В хостеле у Дамасских ворот я поселился в тесноте, но не в обиде – в пёстрой толчее, стекавшей от ворот в горловину, я чувствовал себя как рыба в воде, всматриваясь в неё, как в детстве в узоры калейдоскопных цветных стёклышек; особенно мне нравилось в канун Субботы, когда закат тепло опускался и золотил покоем камни, стены, возносил вокруг нагорья и растворял линию горизонта на востоке, – выйти за ворота к северу, присесть на камушек, как на завалинку, чтобы хорошенько снова рассмотреть толпу, хлынувшую после пятничной молитвы в Львиные ворота с Храмовой горы и теперь огибавшую стены Старого города. Я не был ещё на Храмовой горе и не мог оторваться от этой текущей с напором толпы разносортных приободрённых людей, только что упиравшихся лбом в грунт, возможно в том самом месте, где стояла Святая святых, куда первосвященник заходил лишь раз в году – в Судный день, с повязанной на щиколотку красной бечевой, за которую можно было в случае внезапной смерти вытянуть его труп. Я иногда думал об этой нити, о том, что она отчасти Ариаднова. Однажды у Стены Плача мне кинулся навстречу человек, схватил меня за руку, мгновенно повязал красную шерстяную нитку на запястье и стал бормотать молитву, а потом истребовал денег. Я дал ему двадцатку и спросил, что за нитка. «На счастье, на удачу», – объяснил он, и я не сдёрнул её, так и ходил, поглядывая на правую руку, вспоминая, как когда-то мой знакомый поэт являлся на свои вечера с ниткой на запястье, особой нитью, выдернутой им украдкой из мемориального кашне Бориса Пастернака в переделкинском музее: он где-то вычитал, что шерсть – символ тучных стад Иакова и тем более касавшаяся когда-то шеи автора «Поверх барьеров» – обязана принести ему удачу.

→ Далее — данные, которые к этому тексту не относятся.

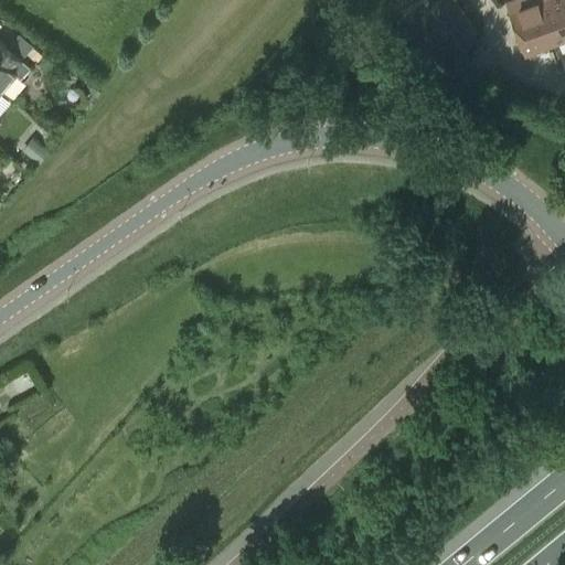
[(420,35),(430,29),(447,51),(476,30),(452,0),(438,0),(432,4),(428,0),(420,0),(404,12),(420,35)]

Прошёл месяц, а я уже погрузился в обильный смыслами, наполненный и одновременно опустошённый древностью город, чьи старые, ноздреватые от старости камни напитаны сумраком тысячелетий. С одной стороны, время и прозрачность в Иерусалиме отложены в многослойную осадочную толщу мусора и праха, раздражающую своей непреодолимостью. Во многих местах она обнажена кисточкой и шпателем археолога – там и здесь на раскопе встречается бронированное окно или решётка, в ячеи которой туристы кидают мелочь, достигающую календарного среза времён Ирода, например. С другой – пышная слойка эпох оказывается податлива усилию сознания, подобно тому как мгновенно сжимается в щепоти бутон свежего круассана.

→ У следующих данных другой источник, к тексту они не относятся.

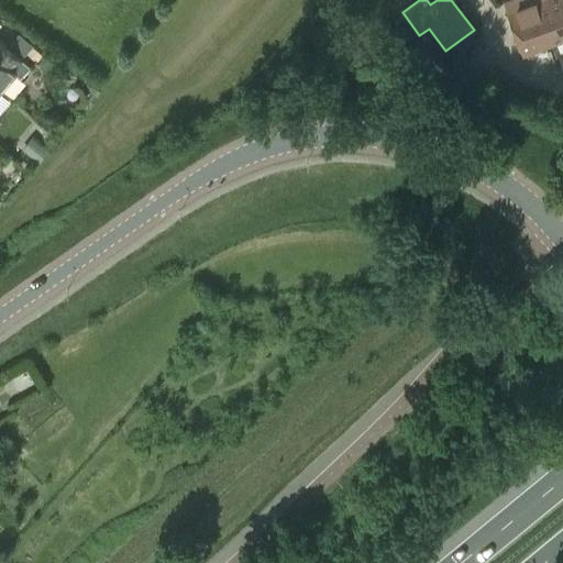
[(562,0),(507,0),(504,1),(522,52),(562,36),(562,0)]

Я пытался следить за Мирьям, но рано или поздно оказывался наедине с городом в том или ином месте. Как бы то ни было, пространство Иерусалима более всего напоминает пространство текста: его полупрозрачные камни – словно бы не существующие, ибо что может быть беспредметнее слов или груды камней, наваленных в местах баснословных событий, о которых ничего не известно доподлинно, – и в то же время эти камни раскалены смыслом, содержащимся во множестве основополагающих текстов, вступающих одновременно в сопротивление и создающие глубину видения. Рядовой поход за хумусом, который каждую неделю норовил закончиться накануне Шаббата, вдобавок сверхъестественно серьёзное к нему отношение Мирьям, будто это был не толчёный нут, а хлеб насущный, проводил меня через самое чрево города, и я мог видеть то, что сокрыто обычно от туристов: драку мальчишек, семейную ссору, бурлящую канарейку в клетке, выставленной за окошко, сплетение воздушных линий, часто отмерших чуть не век назад, ещё в допотопной кручёной изоляции из вощёной бумаги, на керамических крепежных пеньках… А вот слышится речь строителей, выкладывающих на крышах армянского квартала надстройку с осколками стекла в стыке цементированных камней, чтобы сравняться с балконами нового дома: Иерусалим такой – тесный и укрытый от соседства («Сосед хорош, когда забор хорош»), ощетинившийся стеклянными клыками.
Мирьям отличалась от многих женщин тем, что у неё всегда было на уме что-то своё, отдельное от обыденности, – в Старом городе она непременно шла прежде всего в храм Гроба Господня и поднималась на Голгофу приложиться к кресту, необъяснимо, и только после этого отправлялась за каким-то волшебным хумусом, добываемым в крохотной лавчонке, в набитом специями пёстром закутке в одном из переулков, точнее, щелей, отходящих от Цепной улицы.